The Health and Human Services’ Office of Inspector General released a report that highlights the legal settlements and prosecutions that the federal government has reached in the past year. The report references home health agencies (HHAs), individual physicians and heads of home-visiting physician companies that defrauded Medicare by, among other conduct, making (or accepting) payments for patient referrals, falsely certifying patients as homebound and billing for medically unnecessary services or for services that were not rendered.
According to the Office for the Inspector General, home healthcare fraud cases typically involve five characteristics, including high percentages of:
  1. episodes of care during which a beneficiary had no recent visits with the supervising doctors
  2. episodes of care not preceded by a hospital or nursing home stay
  3. episodes of care with a primary diagnosis of diabetes or hypertension
  4. beneficiaries with claims from multiple agencies
  5. beneficiaries with multiple home health readmission in a short time
While these five characteristics are a good first step in identifying fraud, some of the characteristics are not clear indicators of fraud. As long as there is a due process for the agencies to prove actual care, this is a very positive step.

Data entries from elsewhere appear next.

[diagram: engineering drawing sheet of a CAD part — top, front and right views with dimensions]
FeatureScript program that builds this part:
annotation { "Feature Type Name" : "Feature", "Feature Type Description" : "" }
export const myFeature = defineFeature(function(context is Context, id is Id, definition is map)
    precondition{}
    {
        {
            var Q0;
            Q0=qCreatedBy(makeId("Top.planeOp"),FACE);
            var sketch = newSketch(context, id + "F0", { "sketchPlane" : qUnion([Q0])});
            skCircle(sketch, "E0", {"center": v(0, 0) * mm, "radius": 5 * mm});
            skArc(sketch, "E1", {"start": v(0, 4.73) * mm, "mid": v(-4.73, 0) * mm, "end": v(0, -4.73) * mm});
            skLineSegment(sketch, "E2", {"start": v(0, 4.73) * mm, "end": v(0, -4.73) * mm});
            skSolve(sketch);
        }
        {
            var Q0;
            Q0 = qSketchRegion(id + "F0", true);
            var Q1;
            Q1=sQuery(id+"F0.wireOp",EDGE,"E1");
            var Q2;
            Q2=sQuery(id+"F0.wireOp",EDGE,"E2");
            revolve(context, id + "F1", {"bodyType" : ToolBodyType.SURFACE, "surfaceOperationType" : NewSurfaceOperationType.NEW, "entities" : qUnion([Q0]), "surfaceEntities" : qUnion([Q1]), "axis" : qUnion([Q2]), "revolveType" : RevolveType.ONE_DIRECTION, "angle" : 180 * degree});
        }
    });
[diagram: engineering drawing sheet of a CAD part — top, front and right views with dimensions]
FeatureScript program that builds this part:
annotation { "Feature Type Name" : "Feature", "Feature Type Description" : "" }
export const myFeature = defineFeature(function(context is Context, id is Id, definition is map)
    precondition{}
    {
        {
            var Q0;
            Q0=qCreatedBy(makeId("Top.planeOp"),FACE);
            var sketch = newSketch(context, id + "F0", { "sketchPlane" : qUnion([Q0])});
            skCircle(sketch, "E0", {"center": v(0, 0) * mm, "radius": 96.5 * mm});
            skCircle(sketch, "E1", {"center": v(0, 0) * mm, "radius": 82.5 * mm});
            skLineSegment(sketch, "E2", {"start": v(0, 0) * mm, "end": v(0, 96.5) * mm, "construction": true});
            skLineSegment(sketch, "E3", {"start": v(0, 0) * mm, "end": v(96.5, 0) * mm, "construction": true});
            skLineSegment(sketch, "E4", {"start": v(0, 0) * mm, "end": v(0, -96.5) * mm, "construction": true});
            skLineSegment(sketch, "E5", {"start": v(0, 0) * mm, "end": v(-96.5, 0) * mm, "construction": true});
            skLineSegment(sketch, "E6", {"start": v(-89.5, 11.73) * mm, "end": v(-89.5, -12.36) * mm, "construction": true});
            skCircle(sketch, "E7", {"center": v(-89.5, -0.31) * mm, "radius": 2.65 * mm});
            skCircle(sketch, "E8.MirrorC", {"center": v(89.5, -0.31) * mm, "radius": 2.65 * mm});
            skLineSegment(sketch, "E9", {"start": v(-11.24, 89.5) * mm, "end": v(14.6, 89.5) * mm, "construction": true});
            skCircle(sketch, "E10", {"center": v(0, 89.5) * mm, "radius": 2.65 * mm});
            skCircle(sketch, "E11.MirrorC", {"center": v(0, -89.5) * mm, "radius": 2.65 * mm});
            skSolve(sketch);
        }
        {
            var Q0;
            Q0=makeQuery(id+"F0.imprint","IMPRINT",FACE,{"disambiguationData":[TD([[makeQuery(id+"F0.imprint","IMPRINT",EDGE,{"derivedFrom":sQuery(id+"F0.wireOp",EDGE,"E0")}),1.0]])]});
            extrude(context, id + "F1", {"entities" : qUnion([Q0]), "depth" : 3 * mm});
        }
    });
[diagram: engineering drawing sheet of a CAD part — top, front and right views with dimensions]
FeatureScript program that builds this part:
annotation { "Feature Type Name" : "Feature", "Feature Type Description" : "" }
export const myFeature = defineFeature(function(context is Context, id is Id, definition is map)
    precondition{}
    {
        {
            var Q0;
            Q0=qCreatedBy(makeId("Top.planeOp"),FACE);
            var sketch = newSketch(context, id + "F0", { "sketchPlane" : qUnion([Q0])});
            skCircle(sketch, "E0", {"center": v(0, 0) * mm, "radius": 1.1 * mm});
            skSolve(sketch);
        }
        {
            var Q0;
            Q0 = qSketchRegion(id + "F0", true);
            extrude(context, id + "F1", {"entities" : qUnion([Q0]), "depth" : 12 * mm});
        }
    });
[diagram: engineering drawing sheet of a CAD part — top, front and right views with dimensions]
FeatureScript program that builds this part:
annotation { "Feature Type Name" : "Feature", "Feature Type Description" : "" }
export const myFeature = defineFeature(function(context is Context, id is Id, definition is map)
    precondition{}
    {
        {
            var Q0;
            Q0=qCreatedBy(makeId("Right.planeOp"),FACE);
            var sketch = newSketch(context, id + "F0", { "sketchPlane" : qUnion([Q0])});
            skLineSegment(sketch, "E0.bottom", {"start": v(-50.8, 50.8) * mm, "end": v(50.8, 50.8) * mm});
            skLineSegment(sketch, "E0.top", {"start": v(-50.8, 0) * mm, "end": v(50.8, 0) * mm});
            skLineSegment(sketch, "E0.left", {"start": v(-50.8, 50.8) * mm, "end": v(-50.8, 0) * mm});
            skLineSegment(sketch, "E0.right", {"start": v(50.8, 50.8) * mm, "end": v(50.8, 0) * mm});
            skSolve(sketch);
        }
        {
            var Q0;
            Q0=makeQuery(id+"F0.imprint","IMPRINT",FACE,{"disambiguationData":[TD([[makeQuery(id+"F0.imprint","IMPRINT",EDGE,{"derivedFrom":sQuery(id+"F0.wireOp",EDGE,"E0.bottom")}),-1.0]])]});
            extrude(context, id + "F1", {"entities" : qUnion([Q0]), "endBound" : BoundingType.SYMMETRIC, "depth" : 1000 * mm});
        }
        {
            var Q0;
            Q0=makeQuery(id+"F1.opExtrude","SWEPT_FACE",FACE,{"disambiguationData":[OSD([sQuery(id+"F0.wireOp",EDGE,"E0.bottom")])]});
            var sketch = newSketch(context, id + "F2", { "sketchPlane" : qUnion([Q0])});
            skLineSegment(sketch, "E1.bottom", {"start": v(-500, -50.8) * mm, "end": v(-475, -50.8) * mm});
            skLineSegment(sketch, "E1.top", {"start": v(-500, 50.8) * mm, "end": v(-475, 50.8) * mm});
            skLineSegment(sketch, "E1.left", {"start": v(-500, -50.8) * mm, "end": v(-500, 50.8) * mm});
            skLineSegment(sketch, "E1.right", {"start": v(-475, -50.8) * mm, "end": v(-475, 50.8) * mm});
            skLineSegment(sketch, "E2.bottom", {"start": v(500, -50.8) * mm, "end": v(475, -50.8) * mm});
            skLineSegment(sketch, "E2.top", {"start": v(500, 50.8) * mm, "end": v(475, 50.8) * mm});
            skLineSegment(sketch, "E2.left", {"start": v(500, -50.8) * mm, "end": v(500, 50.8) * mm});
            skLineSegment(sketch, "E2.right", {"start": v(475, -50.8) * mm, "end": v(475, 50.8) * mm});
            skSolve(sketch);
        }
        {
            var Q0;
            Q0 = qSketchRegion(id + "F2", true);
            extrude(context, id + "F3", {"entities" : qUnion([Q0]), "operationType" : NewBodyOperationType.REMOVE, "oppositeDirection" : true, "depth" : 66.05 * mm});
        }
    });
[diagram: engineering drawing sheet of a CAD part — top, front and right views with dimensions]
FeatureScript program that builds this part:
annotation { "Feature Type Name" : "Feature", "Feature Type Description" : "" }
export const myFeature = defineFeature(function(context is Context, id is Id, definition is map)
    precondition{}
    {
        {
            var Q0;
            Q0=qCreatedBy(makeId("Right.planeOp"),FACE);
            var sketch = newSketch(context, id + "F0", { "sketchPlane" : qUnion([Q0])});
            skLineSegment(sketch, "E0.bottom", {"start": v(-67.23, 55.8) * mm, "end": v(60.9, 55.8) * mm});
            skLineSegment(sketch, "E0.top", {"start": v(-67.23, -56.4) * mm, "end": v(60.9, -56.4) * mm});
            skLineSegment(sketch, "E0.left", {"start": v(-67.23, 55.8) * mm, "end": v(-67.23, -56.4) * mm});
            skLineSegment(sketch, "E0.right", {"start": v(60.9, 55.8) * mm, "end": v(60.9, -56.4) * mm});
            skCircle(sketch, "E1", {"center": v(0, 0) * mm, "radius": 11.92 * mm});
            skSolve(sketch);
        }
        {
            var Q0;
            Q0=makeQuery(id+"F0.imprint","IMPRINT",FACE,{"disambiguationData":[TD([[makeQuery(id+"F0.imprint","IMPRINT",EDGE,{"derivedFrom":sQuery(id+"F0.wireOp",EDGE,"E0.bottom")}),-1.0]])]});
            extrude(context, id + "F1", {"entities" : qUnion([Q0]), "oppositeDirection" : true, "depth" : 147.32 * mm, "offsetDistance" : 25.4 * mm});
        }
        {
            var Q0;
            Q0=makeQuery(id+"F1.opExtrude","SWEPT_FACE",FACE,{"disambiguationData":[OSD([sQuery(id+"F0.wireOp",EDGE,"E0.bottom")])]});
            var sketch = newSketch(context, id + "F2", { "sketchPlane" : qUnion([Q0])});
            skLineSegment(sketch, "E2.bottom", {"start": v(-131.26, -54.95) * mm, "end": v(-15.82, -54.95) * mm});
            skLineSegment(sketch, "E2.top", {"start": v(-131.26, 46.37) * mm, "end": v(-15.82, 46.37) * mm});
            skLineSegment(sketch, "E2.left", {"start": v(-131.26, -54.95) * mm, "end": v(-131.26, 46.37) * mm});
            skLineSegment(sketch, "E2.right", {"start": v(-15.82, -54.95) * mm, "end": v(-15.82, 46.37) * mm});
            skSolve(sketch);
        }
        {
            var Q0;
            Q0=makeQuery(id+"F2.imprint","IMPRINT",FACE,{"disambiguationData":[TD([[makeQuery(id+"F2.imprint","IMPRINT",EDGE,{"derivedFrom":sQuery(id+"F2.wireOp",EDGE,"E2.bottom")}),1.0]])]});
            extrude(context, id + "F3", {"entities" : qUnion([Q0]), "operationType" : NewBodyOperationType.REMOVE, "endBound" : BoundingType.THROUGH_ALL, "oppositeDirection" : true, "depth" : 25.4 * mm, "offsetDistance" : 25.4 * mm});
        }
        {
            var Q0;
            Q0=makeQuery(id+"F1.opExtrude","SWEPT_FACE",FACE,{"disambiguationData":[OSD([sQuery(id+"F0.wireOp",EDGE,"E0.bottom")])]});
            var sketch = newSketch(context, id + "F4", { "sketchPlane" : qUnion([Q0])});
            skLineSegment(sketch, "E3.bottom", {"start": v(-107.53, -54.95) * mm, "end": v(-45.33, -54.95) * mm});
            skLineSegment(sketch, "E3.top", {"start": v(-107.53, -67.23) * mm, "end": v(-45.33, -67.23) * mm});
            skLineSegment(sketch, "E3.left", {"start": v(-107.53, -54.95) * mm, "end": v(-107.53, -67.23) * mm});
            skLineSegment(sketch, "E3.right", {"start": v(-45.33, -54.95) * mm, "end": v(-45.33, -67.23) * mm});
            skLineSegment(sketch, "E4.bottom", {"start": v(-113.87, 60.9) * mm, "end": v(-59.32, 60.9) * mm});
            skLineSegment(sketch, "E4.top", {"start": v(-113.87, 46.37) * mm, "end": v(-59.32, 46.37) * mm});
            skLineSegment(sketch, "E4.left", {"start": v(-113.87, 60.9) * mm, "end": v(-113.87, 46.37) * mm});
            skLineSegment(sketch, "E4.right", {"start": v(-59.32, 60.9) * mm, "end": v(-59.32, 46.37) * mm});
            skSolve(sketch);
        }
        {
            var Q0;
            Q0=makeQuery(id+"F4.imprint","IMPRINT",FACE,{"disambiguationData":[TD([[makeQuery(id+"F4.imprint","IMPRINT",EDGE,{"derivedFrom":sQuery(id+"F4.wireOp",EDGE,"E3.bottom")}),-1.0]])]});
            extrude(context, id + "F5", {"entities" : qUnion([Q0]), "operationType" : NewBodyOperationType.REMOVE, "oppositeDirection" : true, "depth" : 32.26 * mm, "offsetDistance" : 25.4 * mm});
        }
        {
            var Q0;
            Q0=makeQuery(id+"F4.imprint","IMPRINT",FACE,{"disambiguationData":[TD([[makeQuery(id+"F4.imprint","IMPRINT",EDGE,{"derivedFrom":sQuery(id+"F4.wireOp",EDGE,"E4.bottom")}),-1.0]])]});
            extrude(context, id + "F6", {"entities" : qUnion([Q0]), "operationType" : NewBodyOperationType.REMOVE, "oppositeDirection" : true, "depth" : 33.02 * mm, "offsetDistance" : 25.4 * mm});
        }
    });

Unfortunately, the Centers for Medicare and Medicaid Services (CMS) continues to move forward with their Pre-Claim Review Demonstration for Home Health Services, which will not achieve their purported claim of rooting out fraud. The five characteristics that have been proven to be effective fraud discovery devices are not a part of the Pre-Claim process. 
We ask that CMS uses more effective and proven methods to eliminate fraud in the home health industry and not just create administrative burden on those providing necessary care.